When in doubt, ask questions. When you don’t know something, ask. If you need help with something, ask. Ask, ask, ask.
Stick to the rules
Every volunteering post will have its rules. Stick to them. They are there to protect both you and those you are working with. Focus on your job and don’t try to be everything to everyone.
Take care of yourself
If you overdo it and don’t take care of yourself you will burn out. An exhausted volunteer is not useful to anyone. So get plenty of sleep, hydrate, eat well and take your breaks.
Don’t forget to have fun
If you get the opportunity and it is safe to do so, go out and play tourist in your volunteering location. Enjoy the local culture. Meet some locals. Try the local cuisine. In short, take care of yourself. Breaks are important.
Don’t feel bad if you need to come back early
Sometimes things don’t go as planned. You might get sick. You might burn out. Someone might need you back at home. You might feel like you made a mistake. Your volunteering location might no longer be a safe place to be. No matter the reason, if you feel you need to leave your volunteering post early, do so and don’t feel bad.
When You Are Back Home
Digest & evaluate the experience
When I finished my first volunteering trip abroad, I was in a different mindset than before I embarked on the adventure. First, I was proud of myself for having finally done it despite the fears I had felt. Second, I felt good psychologically for having contributed to a cause I felt strongly about. Third, I felt inspired by having met an entire group of people who thought like me and didn’t just talk about things that were important to them. They did something about those things. I am sure I have made new friends for life through having volunteered abroad.
Talk to someone
Like me, you may feel quite positive about your volunteering trip. But there might be some negative feelings as well. You might feel like you didn’t do enough. Or that you should have stayed longer. Feelings of guilt are very common. If this is something you are struggling with, you should talk to someone.
Some organizations will hold after-the-fact meetings to discuss what went well, what didn’t and how that affected both the volunteers and the population being served. Even if you mostly feel positive about the experience, participate in such an evaluation meeting.
If however, this type of meeting is not available to you, then talk to other volunteers or to someone you trust. It is okay to have feelings you would not expect to have after volunteering abroad.
Keep in touch
If you enjoyed the experience of volunteering abroad with a particular organization, keep in touch with them. And keep in touch with fellow volunteers you met there. You never know what other volunteering opportunities might come up through your new network of like-minded individuals.
Plan to do it again (maybe)
After my first experience volunteering abroad, I felt that I would love to volunteer again in the future. I really enjoyed the work I did during my assignment. And after seeing first hand how well-run the organization I volunteered with was, I knew I was in good hands.
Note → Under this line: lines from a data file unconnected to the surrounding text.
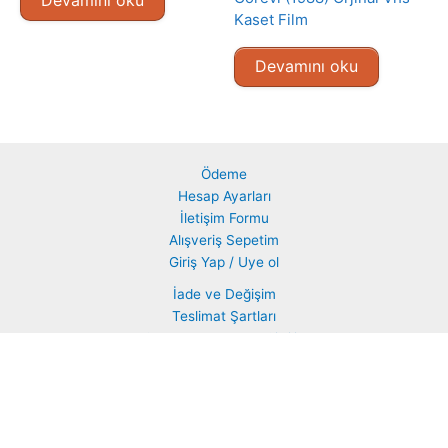
Kaset Film
Devamını oku
Ödeme
Hesap Ayarları
İletişim Formu
Alışveriş Sepetim
Giriş Yap / Uye ol
İade ve Değişim
Teslimat Şartları
Şartlar Koşullar ve Gizlilik
ÖDEME VE SİPARİŞ HAKKINDA
Ürünlerimiz %100 Orijinaldir.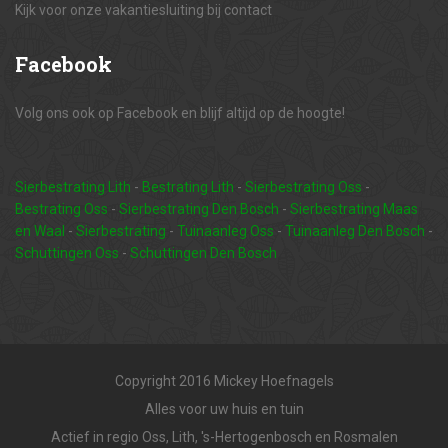
Kijk voor onze vakantiesluiting bij contact
Facebook
Volg ons ook op Facebook en blijf altijd op de hoogte!
Sierbestrating Lith
-
Bestrating Lith
-
Sierbestrating Oss
-
Bestrating Oss
-
Sierbestrating Den Bosch
-
Sierbestrating Maas
en Waal
-
Sierbestrating
-
Tuinaanleg Oss
-
Tuinaanleg Den Bosch
-
Schuttingen Oss
-
Schuttingen Den Bosch
Copyright 2016 Mickey Hoefnagels
Alles voor uw huis en tuin
Actief in regio Oss, Lith, 's-Hertogenbosch en Rosmalen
Volunteering abroad is a great way to make a difference in communities and experience new cultures. Going on a volunteering trip abroad can be intimidating, but the right research and preparation will take away a lot of the unknowns.
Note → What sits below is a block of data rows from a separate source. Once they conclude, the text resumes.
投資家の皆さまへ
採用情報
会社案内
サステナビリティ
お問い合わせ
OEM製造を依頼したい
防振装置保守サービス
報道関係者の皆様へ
If you are a first-time volunteer, it is best to volunteer with an established organization. They will be able to provide you with guidance and support. To choose the right organization for you, start by researching them online. This will help you understand what they do and what they need from volunteers.
In the end, volunteering abroad teaches you about other cultures and you get to meet people you would never meet in your day-to-day interactions. To make even a small positive difference in someone’s life is a very fulfilling experience.